Across the data below, how many lines hold "mozilla"? Answer with that number and nothing else.

[Opening Supplied material section]

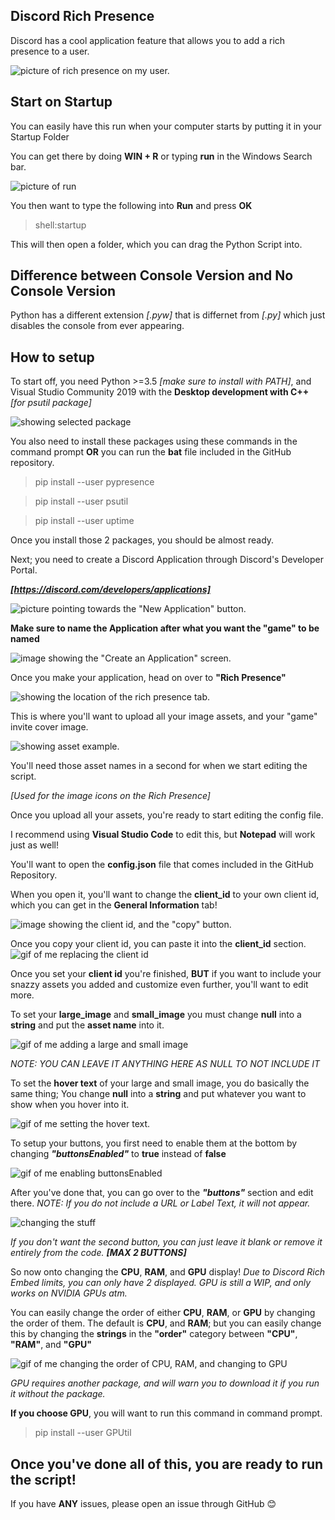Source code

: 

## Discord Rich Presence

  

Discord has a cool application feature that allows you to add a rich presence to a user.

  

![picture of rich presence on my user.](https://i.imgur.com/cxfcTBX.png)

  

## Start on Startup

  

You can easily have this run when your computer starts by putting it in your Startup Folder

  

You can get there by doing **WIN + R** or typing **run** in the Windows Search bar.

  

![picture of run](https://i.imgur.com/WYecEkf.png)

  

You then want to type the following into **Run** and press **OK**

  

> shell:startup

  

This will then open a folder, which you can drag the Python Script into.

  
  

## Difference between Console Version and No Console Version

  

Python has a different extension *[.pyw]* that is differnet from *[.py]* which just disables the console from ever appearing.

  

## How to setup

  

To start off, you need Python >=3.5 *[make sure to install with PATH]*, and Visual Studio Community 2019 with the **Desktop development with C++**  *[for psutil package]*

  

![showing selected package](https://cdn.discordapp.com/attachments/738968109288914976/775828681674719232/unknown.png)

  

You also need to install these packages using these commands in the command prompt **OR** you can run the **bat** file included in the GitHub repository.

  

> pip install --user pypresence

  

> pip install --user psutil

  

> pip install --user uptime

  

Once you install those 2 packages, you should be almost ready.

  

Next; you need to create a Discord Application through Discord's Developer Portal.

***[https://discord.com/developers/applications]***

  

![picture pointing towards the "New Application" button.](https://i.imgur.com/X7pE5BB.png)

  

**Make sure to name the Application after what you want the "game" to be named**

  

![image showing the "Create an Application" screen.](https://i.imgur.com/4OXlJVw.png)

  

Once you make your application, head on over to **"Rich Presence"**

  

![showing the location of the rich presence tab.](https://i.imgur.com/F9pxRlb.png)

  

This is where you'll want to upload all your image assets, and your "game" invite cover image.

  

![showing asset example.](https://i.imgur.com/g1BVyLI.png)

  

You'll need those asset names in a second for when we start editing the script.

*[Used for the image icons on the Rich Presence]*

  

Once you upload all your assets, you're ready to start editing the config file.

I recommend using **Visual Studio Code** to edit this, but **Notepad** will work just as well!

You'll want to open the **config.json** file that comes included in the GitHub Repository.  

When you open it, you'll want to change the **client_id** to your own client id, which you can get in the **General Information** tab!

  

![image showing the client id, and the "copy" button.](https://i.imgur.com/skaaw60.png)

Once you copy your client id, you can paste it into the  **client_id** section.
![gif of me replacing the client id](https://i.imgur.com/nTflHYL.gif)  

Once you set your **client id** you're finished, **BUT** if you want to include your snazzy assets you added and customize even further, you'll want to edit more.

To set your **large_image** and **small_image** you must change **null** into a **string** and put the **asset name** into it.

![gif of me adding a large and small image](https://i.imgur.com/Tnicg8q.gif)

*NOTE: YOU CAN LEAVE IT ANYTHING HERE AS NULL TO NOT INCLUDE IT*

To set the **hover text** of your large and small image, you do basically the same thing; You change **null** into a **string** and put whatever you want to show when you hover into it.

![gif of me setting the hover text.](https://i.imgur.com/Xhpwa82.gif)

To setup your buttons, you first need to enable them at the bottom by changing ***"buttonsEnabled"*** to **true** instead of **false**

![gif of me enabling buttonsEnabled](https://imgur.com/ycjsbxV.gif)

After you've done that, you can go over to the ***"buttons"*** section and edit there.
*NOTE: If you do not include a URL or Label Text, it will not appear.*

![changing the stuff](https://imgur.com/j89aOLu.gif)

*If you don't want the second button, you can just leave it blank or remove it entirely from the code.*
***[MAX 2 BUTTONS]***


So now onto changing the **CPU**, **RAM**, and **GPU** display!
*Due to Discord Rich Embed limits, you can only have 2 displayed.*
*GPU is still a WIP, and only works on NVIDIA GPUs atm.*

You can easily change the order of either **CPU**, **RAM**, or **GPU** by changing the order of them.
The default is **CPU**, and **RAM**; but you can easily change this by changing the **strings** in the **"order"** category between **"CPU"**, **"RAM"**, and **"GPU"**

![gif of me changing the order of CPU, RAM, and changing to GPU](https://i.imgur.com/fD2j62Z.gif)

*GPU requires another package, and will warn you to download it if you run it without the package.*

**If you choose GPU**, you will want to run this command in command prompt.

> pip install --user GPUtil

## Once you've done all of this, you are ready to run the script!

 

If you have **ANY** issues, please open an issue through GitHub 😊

[Closing Supplied material section]
[Opening Supplied material section]

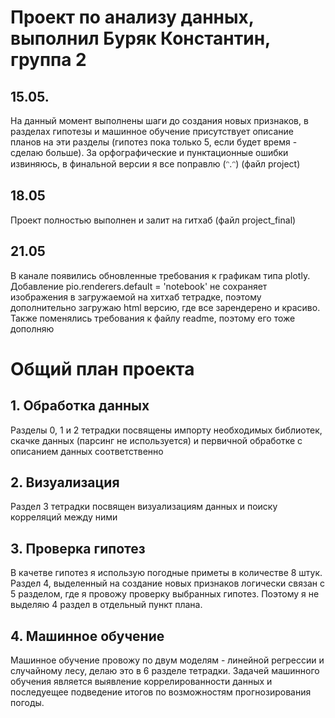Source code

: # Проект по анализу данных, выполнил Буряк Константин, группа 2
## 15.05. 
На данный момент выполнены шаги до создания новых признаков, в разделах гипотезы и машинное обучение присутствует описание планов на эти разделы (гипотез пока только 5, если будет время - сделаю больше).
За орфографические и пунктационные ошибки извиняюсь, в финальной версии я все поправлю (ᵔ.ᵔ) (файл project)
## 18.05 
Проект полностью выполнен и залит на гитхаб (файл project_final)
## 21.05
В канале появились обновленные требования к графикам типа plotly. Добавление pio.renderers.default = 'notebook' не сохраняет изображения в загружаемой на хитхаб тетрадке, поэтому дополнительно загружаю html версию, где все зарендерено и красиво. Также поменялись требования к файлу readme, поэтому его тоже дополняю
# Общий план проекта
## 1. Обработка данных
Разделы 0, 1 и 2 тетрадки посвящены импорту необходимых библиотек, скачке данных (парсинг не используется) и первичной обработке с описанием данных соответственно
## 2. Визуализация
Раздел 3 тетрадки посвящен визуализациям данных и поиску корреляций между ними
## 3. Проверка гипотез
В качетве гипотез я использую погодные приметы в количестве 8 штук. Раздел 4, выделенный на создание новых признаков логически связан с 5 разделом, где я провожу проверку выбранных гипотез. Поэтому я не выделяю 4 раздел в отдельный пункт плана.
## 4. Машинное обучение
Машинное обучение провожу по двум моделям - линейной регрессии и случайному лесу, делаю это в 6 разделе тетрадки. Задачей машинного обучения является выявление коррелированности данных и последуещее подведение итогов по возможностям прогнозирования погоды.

[Closing Supplied material section]
[Opening Supplied material section]

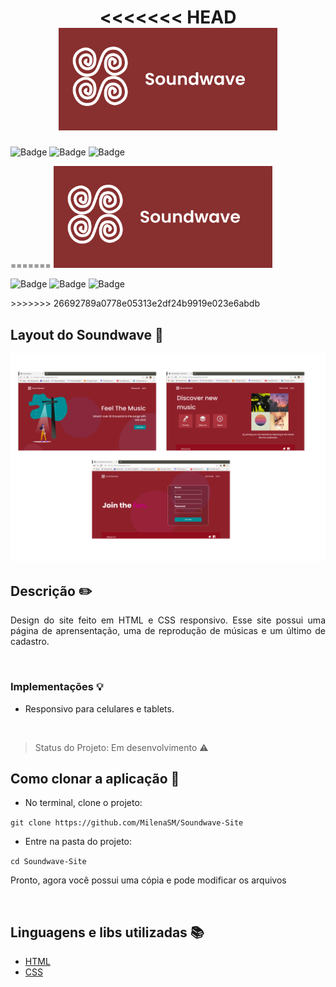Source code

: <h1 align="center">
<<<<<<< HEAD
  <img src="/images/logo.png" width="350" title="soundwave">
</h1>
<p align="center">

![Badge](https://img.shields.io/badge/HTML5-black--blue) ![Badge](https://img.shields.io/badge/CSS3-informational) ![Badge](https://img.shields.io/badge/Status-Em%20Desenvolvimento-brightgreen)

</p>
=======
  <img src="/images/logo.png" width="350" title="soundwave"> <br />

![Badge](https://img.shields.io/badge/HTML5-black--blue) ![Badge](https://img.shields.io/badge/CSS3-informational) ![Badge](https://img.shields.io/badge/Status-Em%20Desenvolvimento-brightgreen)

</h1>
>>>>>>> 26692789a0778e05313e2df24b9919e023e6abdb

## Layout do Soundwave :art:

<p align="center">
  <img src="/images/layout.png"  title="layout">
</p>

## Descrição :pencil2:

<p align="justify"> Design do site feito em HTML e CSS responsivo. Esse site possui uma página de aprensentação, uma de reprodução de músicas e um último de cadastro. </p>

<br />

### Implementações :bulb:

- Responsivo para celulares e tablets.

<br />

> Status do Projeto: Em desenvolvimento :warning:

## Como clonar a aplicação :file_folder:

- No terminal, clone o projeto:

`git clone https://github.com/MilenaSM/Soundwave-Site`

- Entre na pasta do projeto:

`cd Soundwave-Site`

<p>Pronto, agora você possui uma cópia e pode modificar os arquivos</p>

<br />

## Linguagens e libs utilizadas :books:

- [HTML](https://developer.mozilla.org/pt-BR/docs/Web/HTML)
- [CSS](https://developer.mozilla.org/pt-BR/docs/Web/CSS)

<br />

[Closing Supplied material section]

**Exercise result:** 2